• What is being asked: Below are some records. Return exactly the lines from the one containing "parfaite connaissance et" through the one containing "Liens affiliation", both included, and only those.

====== Source data ======

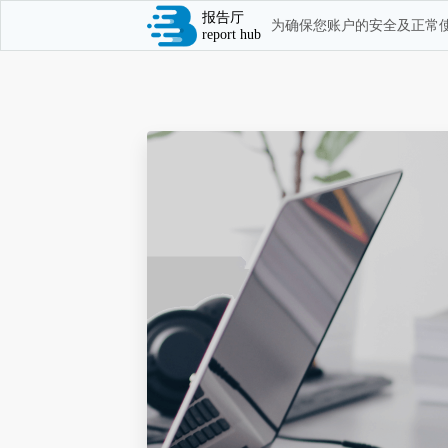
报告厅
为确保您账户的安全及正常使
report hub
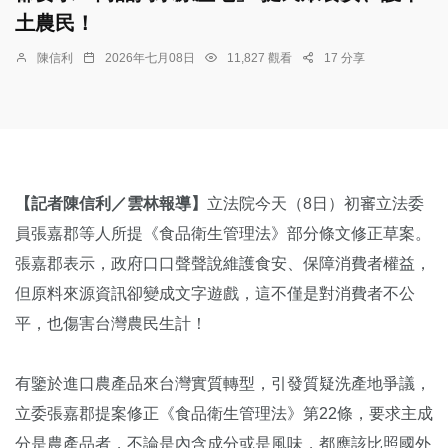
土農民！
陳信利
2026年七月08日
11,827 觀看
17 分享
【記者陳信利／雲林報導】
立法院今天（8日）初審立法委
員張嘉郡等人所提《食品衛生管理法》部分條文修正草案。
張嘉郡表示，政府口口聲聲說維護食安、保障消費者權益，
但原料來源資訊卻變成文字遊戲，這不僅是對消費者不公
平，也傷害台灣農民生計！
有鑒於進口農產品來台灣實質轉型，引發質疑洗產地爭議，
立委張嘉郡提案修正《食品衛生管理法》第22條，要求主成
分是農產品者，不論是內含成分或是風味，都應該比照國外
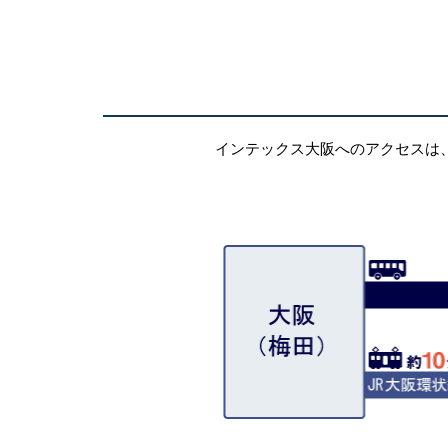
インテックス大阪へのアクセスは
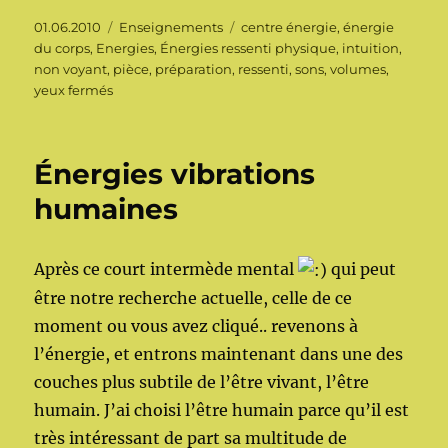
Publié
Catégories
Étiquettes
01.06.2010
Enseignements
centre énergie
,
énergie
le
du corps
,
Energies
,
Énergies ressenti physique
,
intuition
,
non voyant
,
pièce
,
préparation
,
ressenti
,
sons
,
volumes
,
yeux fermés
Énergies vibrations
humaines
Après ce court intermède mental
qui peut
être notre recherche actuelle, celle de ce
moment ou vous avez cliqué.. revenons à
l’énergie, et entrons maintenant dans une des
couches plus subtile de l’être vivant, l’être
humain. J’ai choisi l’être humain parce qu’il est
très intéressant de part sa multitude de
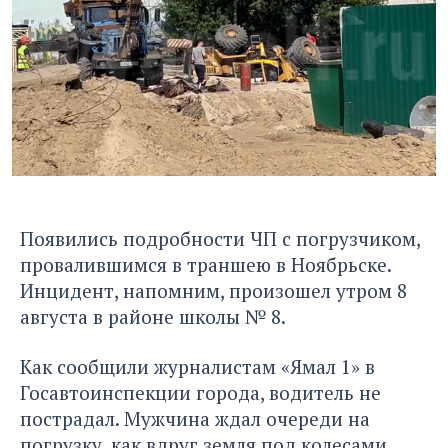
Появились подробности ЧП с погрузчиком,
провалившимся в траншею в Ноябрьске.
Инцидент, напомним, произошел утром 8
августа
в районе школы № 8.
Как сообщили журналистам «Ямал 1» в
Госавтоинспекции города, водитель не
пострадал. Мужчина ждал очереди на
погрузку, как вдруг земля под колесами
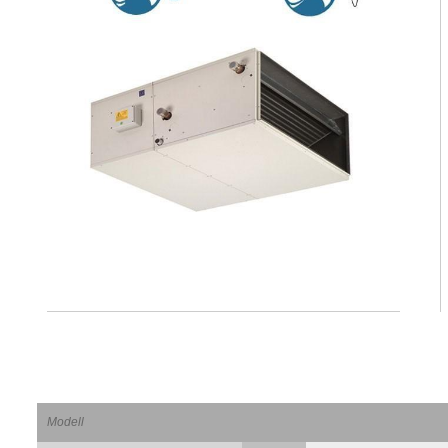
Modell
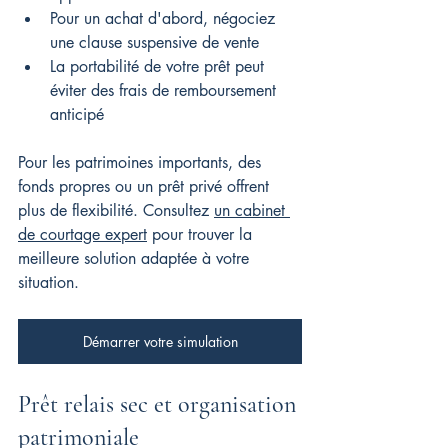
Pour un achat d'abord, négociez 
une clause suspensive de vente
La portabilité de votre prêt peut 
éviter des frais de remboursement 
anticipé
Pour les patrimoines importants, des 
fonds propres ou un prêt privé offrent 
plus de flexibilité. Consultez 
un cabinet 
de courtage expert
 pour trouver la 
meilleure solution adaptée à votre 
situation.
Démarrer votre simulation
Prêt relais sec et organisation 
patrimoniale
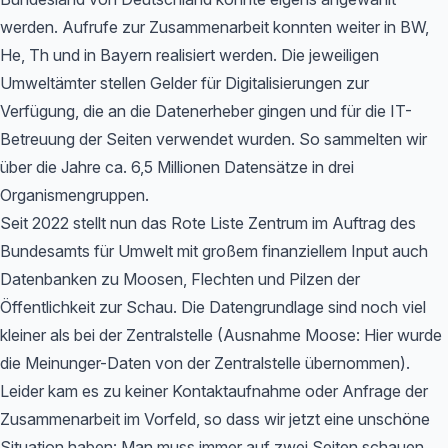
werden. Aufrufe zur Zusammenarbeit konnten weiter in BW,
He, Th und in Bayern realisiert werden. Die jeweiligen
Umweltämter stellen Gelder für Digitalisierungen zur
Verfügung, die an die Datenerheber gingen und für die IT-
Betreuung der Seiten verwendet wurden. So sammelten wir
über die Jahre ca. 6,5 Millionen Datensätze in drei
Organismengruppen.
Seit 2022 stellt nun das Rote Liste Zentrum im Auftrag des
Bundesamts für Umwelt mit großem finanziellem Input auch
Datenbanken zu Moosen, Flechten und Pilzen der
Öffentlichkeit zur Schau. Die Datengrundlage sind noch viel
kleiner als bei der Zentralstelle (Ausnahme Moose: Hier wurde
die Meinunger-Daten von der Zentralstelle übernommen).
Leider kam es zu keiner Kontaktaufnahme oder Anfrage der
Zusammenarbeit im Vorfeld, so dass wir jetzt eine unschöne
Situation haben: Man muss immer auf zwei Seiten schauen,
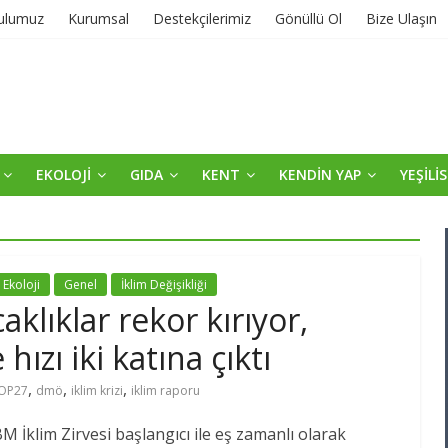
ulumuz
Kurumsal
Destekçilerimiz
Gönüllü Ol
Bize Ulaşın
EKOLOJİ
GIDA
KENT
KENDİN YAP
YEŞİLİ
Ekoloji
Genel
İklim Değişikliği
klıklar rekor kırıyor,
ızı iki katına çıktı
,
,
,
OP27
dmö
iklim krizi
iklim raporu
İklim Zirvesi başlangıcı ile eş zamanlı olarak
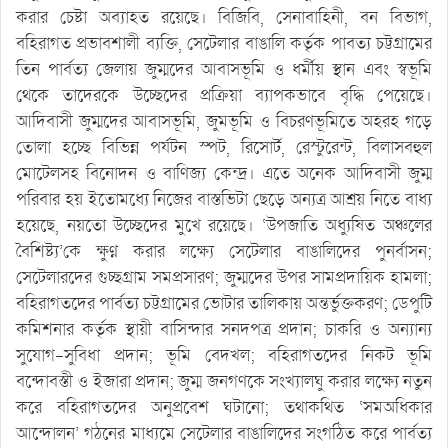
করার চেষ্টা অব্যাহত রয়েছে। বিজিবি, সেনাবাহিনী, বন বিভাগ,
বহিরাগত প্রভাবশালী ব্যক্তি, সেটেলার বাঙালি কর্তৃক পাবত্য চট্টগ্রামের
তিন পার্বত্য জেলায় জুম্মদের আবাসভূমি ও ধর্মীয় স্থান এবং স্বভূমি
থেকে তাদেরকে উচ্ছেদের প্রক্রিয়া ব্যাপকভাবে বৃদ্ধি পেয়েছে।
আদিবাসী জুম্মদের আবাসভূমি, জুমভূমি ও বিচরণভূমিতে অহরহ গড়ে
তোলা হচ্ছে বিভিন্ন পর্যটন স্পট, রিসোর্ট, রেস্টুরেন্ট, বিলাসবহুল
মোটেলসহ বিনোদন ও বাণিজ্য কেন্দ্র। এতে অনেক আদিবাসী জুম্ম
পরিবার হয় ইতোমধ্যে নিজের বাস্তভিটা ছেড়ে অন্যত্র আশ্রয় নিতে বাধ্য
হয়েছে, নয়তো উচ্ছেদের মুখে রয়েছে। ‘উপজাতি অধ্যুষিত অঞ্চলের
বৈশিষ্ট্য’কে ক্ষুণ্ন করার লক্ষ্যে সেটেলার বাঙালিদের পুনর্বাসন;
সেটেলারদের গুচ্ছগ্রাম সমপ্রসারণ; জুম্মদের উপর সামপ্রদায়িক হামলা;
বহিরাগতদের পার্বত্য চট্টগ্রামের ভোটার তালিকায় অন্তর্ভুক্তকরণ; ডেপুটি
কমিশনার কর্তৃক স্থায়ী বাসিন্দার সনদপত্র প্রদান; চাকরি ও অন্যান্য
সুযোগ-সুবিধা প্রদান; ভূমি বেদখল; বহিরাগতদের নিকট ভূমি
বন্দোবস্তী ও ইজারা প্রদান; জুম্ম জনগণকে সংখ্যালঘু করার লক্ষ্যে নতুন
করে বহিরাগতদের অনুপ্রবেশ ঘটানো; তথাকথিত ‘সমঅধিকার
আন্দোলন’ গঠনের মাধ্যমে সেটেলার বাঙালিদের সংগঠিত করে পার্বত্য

======
====== Source data ======

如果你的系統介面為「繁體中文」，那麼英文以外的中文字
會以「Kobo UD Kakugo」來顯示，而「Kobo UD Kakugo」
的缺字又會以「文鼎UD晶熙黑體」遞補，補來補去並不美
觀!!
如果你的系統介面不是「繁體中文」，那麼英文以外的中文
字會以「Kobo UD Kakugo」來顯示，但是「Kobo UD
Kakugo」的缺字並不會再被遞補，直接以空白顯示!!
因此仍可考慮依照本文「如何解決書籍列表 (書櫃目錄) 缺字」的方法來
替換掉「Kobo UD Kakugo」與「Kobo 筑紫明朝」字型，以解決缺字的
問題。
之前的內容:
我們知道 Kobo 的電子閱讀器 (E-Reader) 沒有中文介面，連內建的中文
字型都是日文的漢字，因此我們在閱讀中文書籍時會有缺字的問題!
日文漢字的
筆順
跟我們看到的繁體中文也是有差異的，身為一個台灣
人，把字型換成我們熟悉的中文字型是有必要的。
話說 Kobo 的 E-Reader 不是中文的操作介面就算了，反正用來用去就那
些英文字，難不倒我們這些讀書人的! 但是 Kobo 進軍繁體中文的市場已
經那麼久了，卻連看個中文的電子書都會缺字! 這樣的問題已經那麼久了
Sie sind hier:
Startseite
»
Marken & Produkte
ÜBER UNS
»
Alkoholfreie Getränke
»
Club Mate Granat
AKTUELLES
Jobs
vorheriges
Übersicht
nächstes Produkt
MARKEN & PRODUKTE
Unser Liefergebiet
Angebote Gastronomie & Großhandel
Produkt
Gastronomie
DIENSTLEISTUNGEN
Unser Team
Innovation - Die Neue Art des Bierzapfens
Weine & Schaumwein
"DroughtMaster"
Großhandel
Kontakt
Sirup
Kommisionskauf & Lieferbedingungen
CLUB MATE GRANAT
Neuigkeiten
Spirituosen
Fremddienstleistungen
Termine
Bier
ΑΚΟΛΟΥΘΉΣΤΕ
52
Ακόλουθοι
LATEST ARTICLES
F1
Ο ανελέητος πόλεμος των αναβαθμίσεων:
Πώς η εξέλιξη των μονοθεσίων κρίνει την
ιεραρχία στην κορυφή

======
====== Source data ======

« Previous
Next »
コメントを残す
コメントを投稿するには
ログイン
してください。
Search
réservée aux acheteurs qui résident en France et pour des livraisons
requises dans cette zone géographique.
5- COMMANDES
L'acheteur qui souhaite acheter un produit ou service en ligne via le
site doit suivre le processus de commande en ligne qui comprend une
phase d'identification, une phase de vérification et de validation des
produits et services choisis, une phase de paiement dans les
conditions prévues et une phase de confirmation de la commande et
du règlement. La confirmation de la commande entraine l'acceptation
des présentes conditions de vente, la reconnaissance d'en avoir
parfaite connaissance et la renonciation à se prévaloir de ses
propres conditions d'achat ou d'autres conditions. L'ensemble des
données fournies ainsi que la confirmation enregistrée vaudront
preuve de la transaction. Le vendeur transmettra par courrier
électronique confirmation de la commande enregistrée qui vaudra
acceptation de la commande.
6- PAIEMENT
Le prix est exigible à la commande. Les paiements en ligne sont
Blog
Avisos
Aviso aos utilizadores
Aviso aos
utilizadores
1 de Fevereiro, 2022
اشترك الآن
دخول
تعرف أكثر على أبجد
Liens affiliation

======

• Exercise solution:
parfaite connaissance et la renonciation à se prévaloir de ses
propres conditions d'achat ou d'autres conditions. L'ensemble des
données fournies ainsi que la confirmation enregistrée vaudront
preuve de la transaction. Le vendeur transmettra par courrier
électronique confirmation de la commande enregistrée qui vaudra
acceptation de la commande.
6- PAIEMENT
Le prix est exigible à la commande. Les paiements en ligne sont
Blog
Avisos
Aviso aos utilizadores
Aviso aos
utilizadores
1 de Fevereiro, 2022
اشترك الآن
دخول
تعرف أكثر على أبجد
Liens affiliation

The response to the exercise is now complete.